— start of EXCERPT —

# Help with 1991 Auto Trans problem!!!



## burchs (Dec 4, 2004)

I have a 1990 240SX automatic. My problem is this. It will not upshift until the engine RPM gets to about 4500 and free-wheels when I let off of the gas. Once in OD, it does not free-wheel, but if I get the RPMs lower than 2700, it downshifts and the issue is there again. I have checked to trans fluid and everything looks good. Has anyone had this problem before? I sure would like to drive it again, but it is too much work when friving in traffic.

Thanks in advance.

Skip
__________________
67 Stang
1990 Nissan 240SX


----------



## aradapilot (May 29, 2007)

I'm having this problem right now...trying to figure it out...might be electrical? what sensors assist the trans?


----------



## rbo1577186 (Jan 16, 2005)

Band adustment?


----------



## rogoman (Dec 16, 2004)

Check the TPS harness connector for oxidized pins. If the TPS is not in the circuit, then the A/T will shift hard and at much higher RPMs.


----------



## aradapilot (May 29, 2007)

tps looked alright, and threw no codes...

— end of EXCERPT —

● EXERCISE TASK 1
Translate this sentence from the 240SX transmission thread into Spanish: "Check the TPS harness connector for oxidized pins."
● EXERCISE TASK 2
Continue the 240SX transmission thread from where it stops.

— start of INFORMATION SUPPLIED —

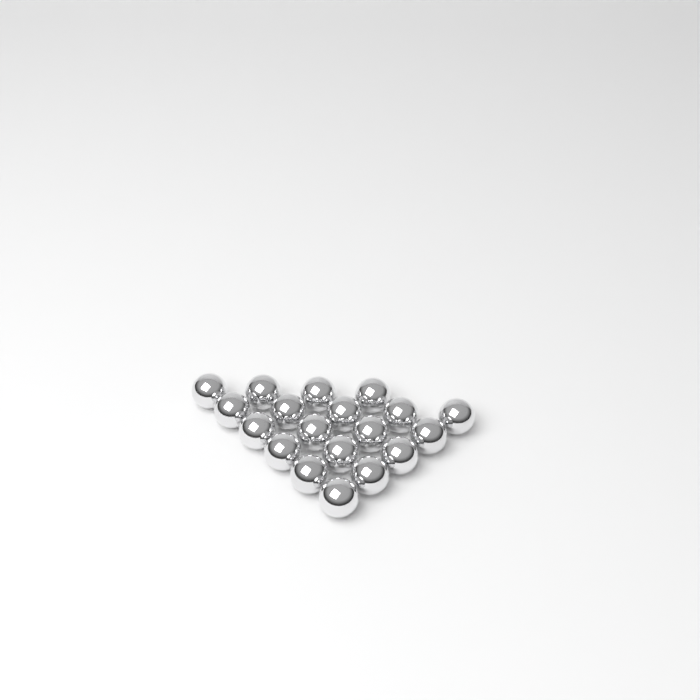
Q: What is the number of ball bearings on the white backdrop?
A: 19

— end of INFORMATION SUPPLIED —

● RIGHT ANSWER 1
Revise el conector del arnés del TPS para ver si tiene pines oxidados.

● RIGHT ANSWER 2
heres a copy of a post i made to anothers suggestion of the rev sensor:

I've been having a problem like this recently...I had the car off the road for a while as my camshaft snapped (yes, snapped in two) and finding another was a pain, and now that I swapped the new one in and went for a drive she wouldnt shift until near redline. It seemed electrical...as the tranny had been fine up until then and a few connectors had to be taken apart to do the timing work, including the tps. When I'm home from work tonight I'll try undoing the rev sensor...hopefully it's that, maybe hurt from sitting not running for a while during a heat wave...you'll hear back from me soon.

And a note, I read this whole thread and it's been immensely helpful - would've taken me forever to test all that by myself. Thanks all! Hopefully this will get linked in a sticky or something as it seems to be a common problem.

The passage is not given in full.